**Directions for this task**
Copy the text of these rows, renaming "Dottore" to "Medico" and keeping everything else unchanged. Leave the pictures out.

====== Extracted records ======

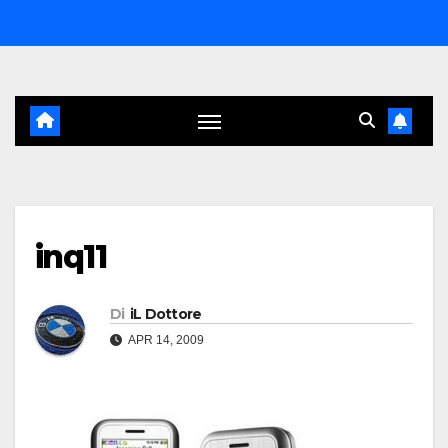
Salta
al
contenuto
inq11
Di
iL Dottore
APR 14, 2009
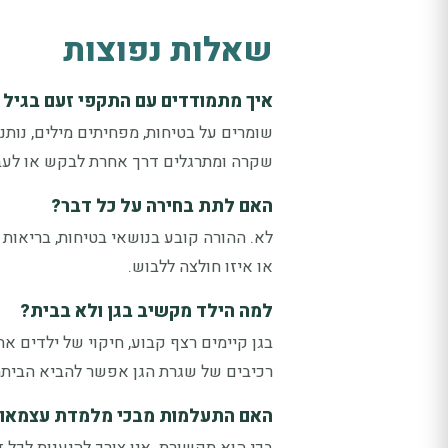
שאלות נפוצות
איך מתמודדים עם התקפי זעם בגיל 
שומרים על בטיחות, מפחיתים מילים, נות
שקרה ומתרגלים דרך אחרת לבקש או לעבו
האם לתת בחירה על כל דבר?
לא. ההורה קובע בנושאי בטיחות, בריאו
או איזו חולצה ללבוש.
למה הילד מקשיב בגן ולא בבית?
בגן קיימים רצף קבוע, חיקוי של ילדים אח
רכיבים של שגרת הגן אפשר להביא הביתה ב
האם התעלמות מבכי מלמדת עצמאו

======

**Written answer**
Salta
al
contenuto
inq11
Di
iL Medico
APR 14, 2009
שאלות נפוצות
איך מתמודדים עם התקפי זעם בגיל 
שומרים על בטיחות, מפחיתים מילים, נות
שקרה ומתרגלים דרך אחרת לבקש או לעבו
האם לתת בחירה על כל דבר?
לא. ההורה קובע בנושאי בטיחות, בריאו
או איזו חולצה ללבוש.
למה הילד מקשיב בגן ולא בבית?
בגן קיימים רצף קבוע, חיקוי של ילדים אח
רכיבים של שגרת הגן אפשר להביא הביתה ב
האם התעלמות מבכי מלמדת עצמאו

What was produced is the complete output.